Question

The time X(mins) for Ayesha to prepare breakfast for her family is believed to have a uniform

distribution with A=25 and B=35.
a) Determine the pdf of X and draw its density curve.
b) What is the probability that time taken by Ayesha to prepare breakfast exceeds 33 mins?
c) What is the probability that cooking or preparation time is within 2 mins of the mean time?
(Hint: Identify mean from the graph of f(x))

Answer 1

(c)
`f_(X)(x)=\left \{ {{(1)/(35-25)=(1)/(10);\ 25<X<35} \atop {0;\ Otherwise}} \right.`

(b) The probability that time taken by Ayesha to prepare breakfast exceeds 33 minutes is 0.20.

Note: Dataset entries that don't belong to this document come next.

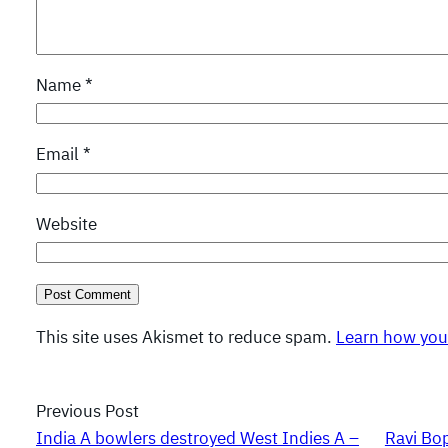
Name
*
Email
*
Website
This site uses Akismet to reduce spam.
Learn how you
Previous Post
India A bowlers destroyed West Indies A –
Ravi Bop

(c) The probability that cooking or preparation time is within 2 mins of the mean time is 0.40.

Explanation:

The random variable X follows a Uniform (25, 35).

(a)

The probability density function of an Uniform distribution is:

`f_(X)(x)=\left \{ {{(1)/(B-A);\ A<X<B} \atop {0;\ Otherwise}} \right.`

Then the probability density function of the random variable X is:

`f_(X)(x)=\left \{ {{(1)/(35-25)=(1)/(10);\ 25<X<35} \atop {0;\ Otherwise}} \right.`

(b)

Compute the value of P (X > 33) as follows:

`P(X>33)=\int\limits^(35)_(33) {(1)/(10)} \, dx \\\\=(1)/(10)\cdot\int\limits^(35)_(33) {1} \, dx \\\\=(1)/(10)* [x]^(35)_(33)\\\\=(35-33)/(10)\\\\=(2)/(10)\\\\=0.20`

Thus, the probability that time taken by Ayesha to prepare breakfast exceeds 33 minutes is 0.20.

(c)

Compute the mean of X as follows:

`\mu=(A+B)/(2)=(25+35)/(2)=30`

Compute the probability that cooking or preparation time is within 2 mins of the mean time as follows:

`P(30-2<X<30+2)=P(28<X<32)`

`=\int\limits^(32)_(28) {(1)/(10)} \, dx \\\\=(1)/(10)\cdot\int\limits^(32)_(28){1} \, dx \\\\=(1)/(10)* [x]^(32)_(28)\\\\=(32-28)/(10)\\\\=(4)/(10)\\\\=0.40`

Thus, the probability that cooking or preparation time is within 2 mins of the mean time is 0.40.